It wasn't always pretty, but for the first time this season, the Tennessee Volunteers got the job done on the road, downing South Carolina 66-61 Sunday afternoon in Columbia.
With the Gamecocks starting a pair of 6'5" forwards, you'd have thought the Vols' tandem of Jarnell Stokes and Kenny Hall would be able to dominate inside, and, well, you'd be half right. Stokes scored 20 points and recorded his 5th straight double-double to lead the Vols to a win, but Hall struggled to guard the smaller players and watched most of the game for the bench. And in the end, what turned the game for the Vols--who started 0/9 from beyond the arc--were the unlikeliest of events: a pair of timely three-point baskets. Well, that and a rebound or two.
After struggling mightily to hold onto the ball against Arkansas and Georgia, the reinsertion of Trae Golden into the lineup settled things down significantly in the first half. However, South Carolina was able to largely match what Tennessee put up and trailed just 32-29 at the break. Stokes' 12 points in the half were countered by nine from Gamecocks freshman Michael Carrera. Carrera was guarded by Kenny Hall early in the game and quickly scored three baskets, prompting Cuonzo Martin to give Hall a seat and Quinton Chievous his first action of SEC play. Chievous would do solid work on Carrera and add a couple of baskets on the offensive end, and the Vols rode him until he fouled with five minutes left in the second half. But Carrera would get his, finishing with 18 points and 11 rebounds.
Then in the second half, old problems cropped up. In the first six and a half minutes of the second half, Tennessee had six turnovers and no field goals. But the Vols weren't allowing easy shots on the defensive end and trailed only 39-38 when Trae Golden started performing as Tennessee had hoped he would this season. He started with an acrobatic three-point play and got another on the following possession, giving Tennessee a 44-39 lead.
And then the real star of the game showed up. Yemi Makanjuola planted himself in the lane to take a textbook charge and was called for a block by official Anthony Jordan. South Carolina made the basket, missed the free throw, and made a basket off a rebound--they would twice score off their own missed free throws, something that Vols opponents have had too easy a time with in the last two weeks--and Carolina was within one.
Over the next five minutes, the fouls came thick and fast, with the Vols at one point being whistled for four fouls in 50 seconds. Quinton Chievous fouled out, and Josh Richardson picked up his third and fourth. There were points where it looked like Tennessee was intentionally not guarding shooters for fear of fouling, and there was another point when Tennessee shifted to a 2-3 zone. I've seen both occurrences only once before this season: in the blowout loss to Ole Miss, also refereed by Anthony Jordan.
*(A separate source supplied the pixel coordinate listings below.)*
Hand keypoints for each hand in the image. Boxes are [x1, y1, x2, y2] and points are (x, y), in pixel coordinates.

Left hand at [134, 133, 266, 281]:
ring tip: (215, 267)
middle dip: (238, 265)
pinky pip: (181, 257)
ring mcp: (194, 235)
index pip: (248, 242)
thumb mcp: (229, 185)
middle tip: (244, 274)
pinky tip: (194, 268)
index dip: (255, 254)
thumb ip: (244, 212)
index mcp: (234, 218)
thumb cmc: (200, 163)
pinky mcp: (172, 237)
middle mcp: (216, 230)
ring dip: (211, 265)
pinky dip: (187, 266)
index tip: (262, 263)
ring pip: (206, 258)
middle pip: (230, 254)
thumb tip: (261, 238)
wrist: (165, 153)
And while he hurt the Vols with this flurry of whistles, let no one say he was not an equal opportunity star, as some excellent late-game defense by the Gamecocks somehow led to Tennessee free throws.
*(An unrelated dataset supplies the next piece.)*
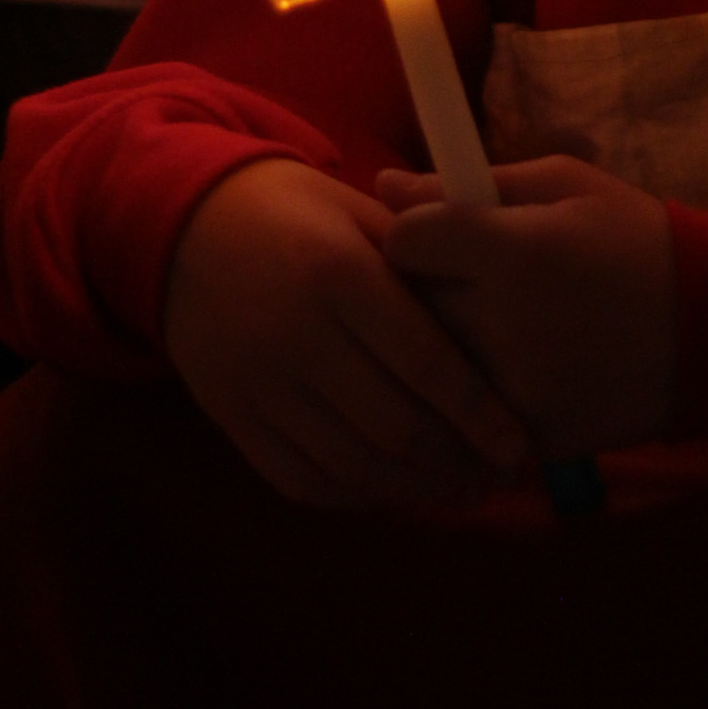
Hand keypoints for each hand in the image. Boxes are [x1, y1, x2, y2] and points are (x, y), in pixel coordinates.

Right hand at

At the under four timeout, Chievous was done for the day, Tennessee had just five second half field goals--three by Golden-- a 3-2 zone from Frank Martin's Gamecocks had effectively foiled Tennessee's attempts to get the ball into Jarnell Stokes' hands, and South Carolina led 57-55. But then Jordan McRae, who opened 0/5 from the field, hit a three. South Carolina tried to answer with their own, but Stokes rebounded an errant shot. And then Tennessee again settled for an outside shot, a miss by Trae Golden. But Stokes was again strong on the boards, and he kicked it out to Skylar McBee who hit his second three of the game and put the Vols ahead 61-57.
Unlike on Wednesday, Tennessee finished strong on the defensive end, holding South Carolina without a field goal from the 5:01 mark until Brian Richardson banked in a deep three in the final seconds to cut the Vols lead to 65-61. But it was too late, and the Vols hit one more free throw and walked off the court with their first road win of the season, moving to 4-6 in SEC play and dropping South Carolina to 2-8.
Stokes pulled in the J.P. Prince Stat-Sheet Stuffer Award with 20 points, 10 rebounds (6 offensive!), 2 assists, 4 blocks, and 6 turnovers. Golden also finished strong with 16 points on 4/8 shooting. The rest of the outside shooters were inconsistent. Skylar McBee had a couple of bricks and an airball, while McRae went just 1/7. Yet in the final minutes, with no passes penetrating the zone, those two hit the biggest shots of the game. Richardson was just 1/4 from the field, but he and McRae combined to go 9/10 from the line.
A lot of Tennessee's regulars saw little action, with Hall getting just 11 minutes, Armani Moore getting 8, Yemi Makanjuola getting 4, and Derek Reese getting 3.
The Vols will be back in action Wednesday night, looking for their second road win of the season as they take on Vanderbilt in the architectural disaster known as Memorial Gym.